▶ **Questions to answer**
1 – Reproduce the passage from the moonshine article below, starting at "When Tampa was" and ending at "were up against.".
2 – According to the moonshine article below, what was the most profitable racket for organized crime?
3 – List every organization that the moonshine article below names with a proper name.

Couponing led to arrest of Tampa’s ‘Moonshine Kingpin’ in the ‘50s

When Tampa was a hotbed of organized crime from the late 1800s through the mid 1900s, the Hillsborough County Sheriff’s Office charged the Vice Squad with cleaning up what the federal government deemed one of the most corrupt cities in the nation. The Tampa Bay Times has obtained a cache of Vice Squad reports from the 1950s and 1960s, which offer insight into their investigations and what they were up against.

TAMPA ― In the early 1950s, law enforcement described Hershel Williams to newspapers as “one of the biggest moonshiners” in Hillsborough County.

But they could not locate his still.

So, they staked out the store where Williams obtained the hardware necessary to make his product, according to one of the Vice Squad files obtained by the Tampa Bay Times.

Eventually, Williams unknowingly led law enforcement to his operation’s base.

Moonshining was the second most profitable racket for organized crime — the first was the illegal lottery known as bolita.

Though moonshine stills were hidden, Williams had his equipment and ingredients loaded onto pickup truck beds in broad daylight and driven directly to the still, sometimes with him — the man in charge — along for the ride.

▶ **Extracted data**
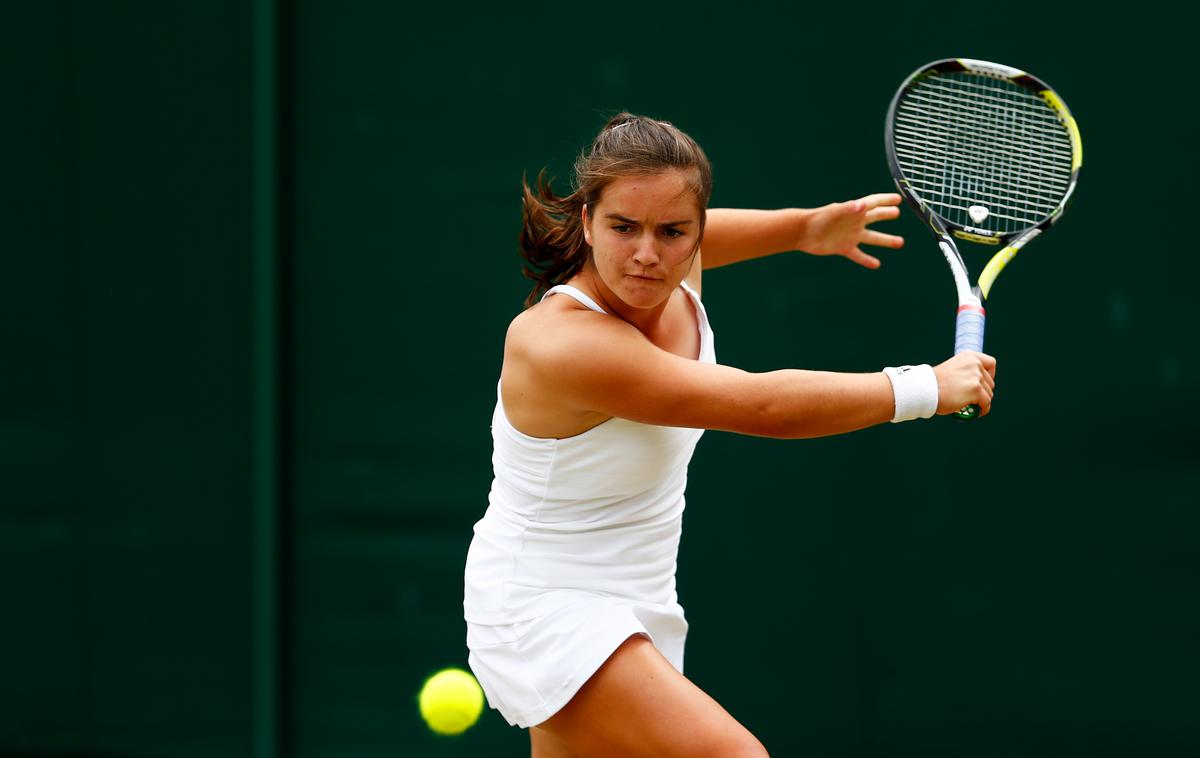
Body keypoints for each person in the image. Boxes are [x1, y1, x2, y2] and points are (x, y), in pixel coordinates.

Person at [463, 113, 996, 757]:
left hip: (638, 598)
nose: (645, 253)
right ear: (586, 223)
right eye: (622, 227)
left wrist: (804, 228)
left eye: (672, 232)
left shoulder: (670, 268)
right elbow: (762, 406)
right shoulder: (564, 344)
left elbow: (700, 236)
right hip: (543, 608)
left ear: (696, 235)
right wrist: (927, 388)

▶ **Answers**
1 –
When Tampa was a hotbed of organized crime from the late 1800s through the mid 1900s, the Hillsborough County Sheriff’s Office charged the Vice Squad with cleaning up what the federal government deemed one of the most corrupt cities in the nation. The Tampa Bay Times has obtained a cache of Vice Squad reports from the 1950s and 1960s, which offer insight into their investigations and what they were up against.

2 – The illegal lottery known as bolita.

3 –
Hillsborough County Sheriff's Office
Vice Squad
Tampa Bay Times